In short, there's little need for capitalists in this contrived public-private rail system of ours. Except to serve as political cover to our feckless political class and to perhaps to keep rail related borrowing off books a 'la PFI (although this applies more to NR and the ROSCOs more than the TOCs). We're essentially hiring some middlemen to borrow and invest on our behalf, and since in the event of their collapse we inevitably pick up the bill anyway, I can't see any benefit to this arrangement.

Anonymous said...

Spot on. The current East Coast operator has had no opportunity to think about future investment as it was never part of the future operating strategy, hence the lack of growth in the market.

Most of the improvements won't be seen until 2018/19 as electrification is required and new rolling stock needs delivering. Thats three years for the consortium to undertake lots of work to back pedal from today's promises.

I'd like to see the numbers behind the need for 7 direct services from Harrogate to London every day.

SteveB said...

I'm afraid two previous have a point Tim, NatEx had to give up because they offered unsustainable amounts of premium and unlike on the West Coast, this combo can't raise revenue by squeezing the off peak hours because it's already been done on East Coast. And before we see the business case for Harrogate I'd like to see the paths!!

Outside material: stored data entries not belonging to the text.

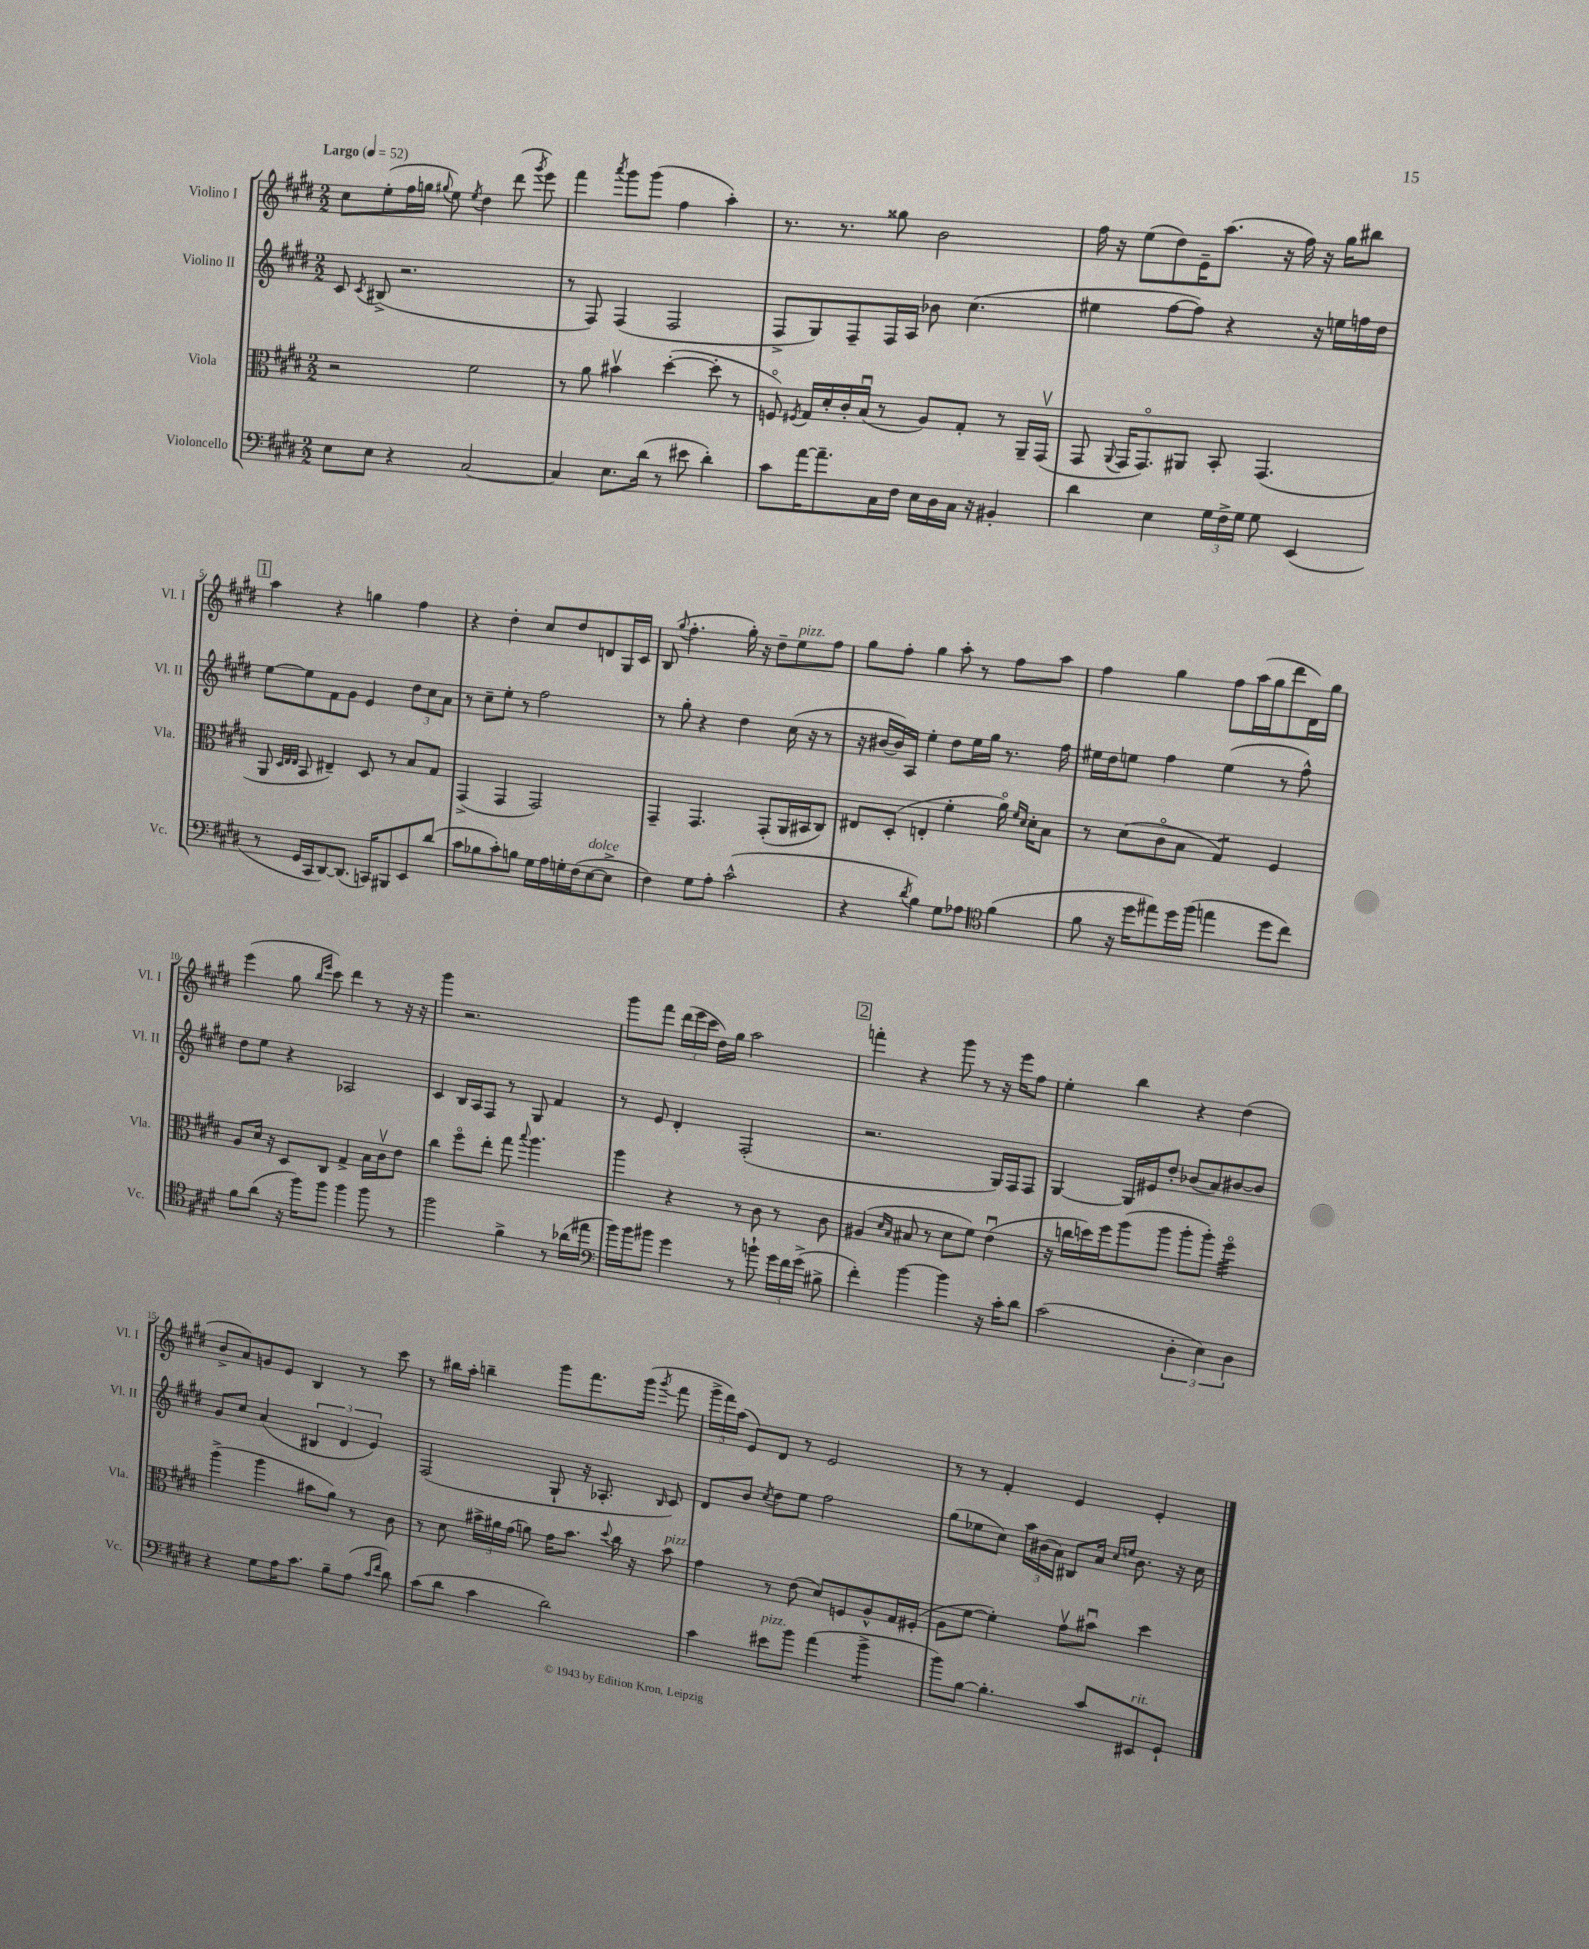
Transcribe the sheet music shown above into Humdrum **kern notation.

**kern	**kern	**kern	**kern
*staff4	*staff3	*staff2	*staff1
*clefF4	*clefC3	*clefG2	*clefG2
*k[f#c#g#d#]	*k[f#c#g#d#]	*k[f#c#g#d#]	*k[f#c#g#d#]
*M2/2	*M2/2	*M2/2	*M2/2
*MM52	*MM52	*MM52	*MM52
8E	2r	8c#	8cc#
.	.	8qc#	.
8E	.	(8B#^	(8ee'
4r	.	2.r	16ff#
.	.	.	16gg
.	.	.	8qqgg#
.	.	.	8ee)
.	.	.	8qee
[2C#	2f#	.	4dd#
.	.	.	(8ddd#
.	.	.	8qggg#
.	.	.	8eee)
=	=	=	=
4C#]	8r	8r	4fff#
.	8a	8F#)	.
.	.	.	8qaaa
8.E	4b#v	(4F#	8ggg#
.	.	.	(8ggg#
(16d#	.	.	.
8r	([4dd#'	2F#	4ff#
8e#	.	.	.
4d#')	8dd#']	.	4aa')
.	8r	.	.
=	=	=	=
8c#	8Fo)	8F#^	8.r
.	8qF#	.	.
[16a	16G#	8G#)	.
8.a~]	16d#'	.	8.r
.	16c#'	8F#~	.
.	(16Bu	.	.
16C#	8r	16F#	8gg##
16F#	.	16A	.
16E	8A)	8b-	2b
16D#	.	.	.
16C#	8G#'	(4.cc#	.
16r	.	.	.
4BB#'	8r	.	.
.	16AA~	.	.
.	(16GG#v	.	.
=	=	=	=
4d#	8GG#	4ee#	16ff#
.	.	.	16r
.	8qqAA	.	.
.	16GG#	.	(8ee
.	8.GG#o)	.	.
4E	.	[8ff#	8dd#)
.	8AA#	8ff#])	16e~
.	.	.	(8.aa
24G#	8BB'	4r	.
24F#^	.	.	.
24G#	.	.	.
8G#	(4.GG#	.	16r
.	.	.	16ff#)
(4EE	.	16r	16r
.	.	16ee	16gg#
.	.	16ff	8bb#
.	.	16dd#	.
=	=	=	=
8r	8AA	[8ee	4aa
.	32qqD#	.	.
.	32qqE	.	.
.	32qqE	.	.
16GG#	8BB	8ee]	.
16CC#	.	.	.
[8DD#)	4E#~)	8f#	4r
(8.DD#]	.	8g#	.
.	8D#	4e	4gg
16CC)	.	.	.
8BBB#	8r	.	.
8EE	8B	12dd#	4ff#
.	.	12cc#	.
(8d#	8G#	.	.
.	.	12a	.
=	=	=	=
8c#	(4GG#^	8r	4r
8B-	.	8cc#~	.
8c#')	4GG#	8ee'	4dd#'
8B	.	8r	.
16G#	2GG#)	2ff#	8cc#
16A	.	.	.
16G'	.	.	8dd#
(16F#	.	.	.
[8E	.	.	8d
8E^]	.	.	16G#
.	.	.	16c#
=	=	=	=
4F#)	4GG#~	8r	(8B
.	.	.	8qqgg#
.	.	8gg#'	4.ff#'
8G#	4.GG#	4r	.
8A'	.	.	.
(2c#^^	.	4dd#	16gg#')
.	.	.	16r
.	(8GG#'	.	8dd#~
.	16AA	(16cc#	8ee
.	16BB#	16r	.
.	8C#)	8r	8ff#
=	=	=	=
4r	8E#	16r	8gg#
.	.	[16b#	.
.	(8D#'	16b#])	8ff#'
.	.	16A	.
8qd#	.	.	.
4B)	4E'	4ee'	4gg#
8G#	4f#'	8dd#	8aa'
8A-	.	16ee	8r
.	.	16gg#	.
*clefC4	*	*	*
(4f#	16ao)	8.r	8ff#
.	16qqf#	.	.
.	16qqd#	.	.
.	16d#'	.	.
.	8B	.	8aa
.	.	16ff#	.
=	=	=	=
8f#	8r	16ee#	4ff#
.	.	16dd#	.
16r	(8d#	8ee	.
16dd#	.	.	.
8ee#)	8c#o	4ff#	4gg#
16dd#	8B	.	.
(16ff#	.	.	.
4ee	4G#)	(4ee	8ff#
.	.	.	(16aa
.	.	.	16gg#
8dd#	4F#	8r	8ddd#
8cc#)	.	8ff#^^)	16d#)
.	.	.	16gg#
=	=	=	=
8f#	8A	8dd#	(4eee
(8a	16d#	8ee	.
.	16r	.	.
16r	8D#	4r	8gg#
16ff#)	.	.	.
.	.	.	16qqbb
.	.	.	16qqeee
8ff#	8C#	.	8ccc#)
4ff#	4G#^	2A-	4ddd#
8ff#	16B	.	8r
.	16c#v	.	.
8r	8e	.	16r
.	.	.	16r
=	=	=	=
2ff#	4cc#	4c#	4ggg#
.	8ff#o	16B	2.r
.	.	16A	.
.	8ee'	8F#	.
4f#^	8gg#	8r	.
.	8qqbb	.	.
.	4.aa	8G#	.
8r	.	4f#	.
(16a-	.	.	.
16ee#	.	.	.
=	=	=	=
*clefF4	*	*	*
16b)	4aa	8r	8ggg#
16b	.	.	.
8b#	.	8e	8fff#
4g#	4r	4d#'	(24ddd#
.	.	.	24eee
.	.	.	24ccc#
.	.	.	16dd#)
.	.	.	16gg#
8r	8r	(2F#'	2aa
8b`	8c#	.	.
24g#	8r	.	.
24f#	.	.	.
(24g#^	.	.	.
8B#^	8c#	.	.
=	=	=	=
4f#')	(4A#	2.r	4fff'
.	16qqd#	.	.
.	16qqB	.	.
[4b	8B#	.	4r
.	8r	.	.
4b]	8d#	.	8ggg#
.	8f#)	.	8r
16r	(4eu	16G#)	16r
16c#'	.	16F#	16eee
8d#	.	8F#	8ff#
=	=	=	=
(2c#	16r	[4G#	4ee'
.	16cc	.	.
.	16dd)	.	.
.	16ff#	.	.
.	(8aa	16G#]	4bb
.	.	16e#	.
.	8aa	8dd#'	.
6D#'	8aa'	(8b-	4r
.	8aa')	8a)	.
6E)	.	.	.
.	4ff#o	[8b#	(4dd#
6D#	.	.	.
.	.	8b#]	.
=	=	=	=
4r	(4aa^	8g#	8b^
.	.	8cc#	8a)
8G#	4aa	(4a	8g
16A	.	.	8e
8.c#	.	.	.
.	8b#	6B#	4B
8B~	8a)	.	.
.	.	6d#	.
(8A	8r	.	8r
.	.	6e)	.
16qqc#	.	.	.
16qqf#	.	.	.
8d#)	8c#	.	8ccc#
=	=	=	=
(8c#	8r	(2F#	8r
8d#	8d#	.	16bb#
.	.	.	16aa'
4c#	24b#^	.	4bb~
.	24a#	.	.
.	(24g#	.	.
.	8a)	.	.
2d#)	16g#	8G#`	8ggg#
.	8.b#	.	.
.	.	16r	8.fff#
.	.	8.A-'	.
.	8qqdd#	.	.
.	16cc#	.	.
.	16r	.	(16ggg#
.	.	16qqB	8qggg#
.	8b#	8c#)	8fff#
=	=	=	=
4c#	4g#	8d#	24ggg#^
.	.	.	24fff#)
.	.	.	(24aa
.	.	8b	8e)
.	.	8qcc#	.
8e#	8r	8dd#	8d#
8b	(8e	8ee	8r
(4a	8d#)	2ff#	2e
.	8F	.	.
4b^	8A^^	.	.
.	16G#	.	.
.	(16F#'	.	.
=	=	=	=
8b)	8A	(8gg#	8r
[8B	[8f#	8ee-	8r
4.B']	4f#'])	8cc#)	4f#'
.	.	24aa	.
.	.	(24b#	.
.	.	24a)	.
.	8g#v	8B#	4e
8c#	8b#u	16a	.
.	.	16qqcc#	.
.	.	16qqee	.
.	.	8.b#	.
8EE#	4dd#	.	4e'
8GG#`	.	16r	.
.	.	16cc#	.
==	==	==	==
*-	*-	*-	*-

And Virgin (if not Branson himself personally) have got away with controlling train paths at Crewe, for years they used a loophole in the legislation to stop London Midland running viable competition to London, and further afield they effectively forced Wrexham&Shropshire out of business by using the same loophole to ban them from some stations.

This deal now means that Stagecoach control the East Coast and Midland Mainline plus 49% of East Coast so there's an obvious competition row about to blow up. Could it be a way of finally letting First Group have West Coast? And has Branson lost interest, the 90:10 partnership on East Coast is basically him selling branding rights to Stagecoach (although why they think they need it is beyond me!).

And it's unfair to say ATW fleece the Welsh government, their bid was much cheaper than NatEx asked for and last time I looked they had the most punctual and reliable regional trains in Britain (despite their Cardiff HQ staff!!). If you want to see fleecing try Northern!

Anonymous said...

Don't disagree Re: Northern, but take ATW's £7.5 million "refurbishment"
Toilets that don't flush properly, faulty air-con and already looking tired.


john b said...

Arriva famously *underbid* for ATW, and made a sizeable loss on the contract (to the taxpayer's benefit).

Competition concerns are irrelevant: the idea of on-rail competition existing was only ever a pipedream among ridiculous libertarians, and has never had any real-life relevance. Virgin/Stagecoach provides a service to the DfT's specification, as would any other operator on the route.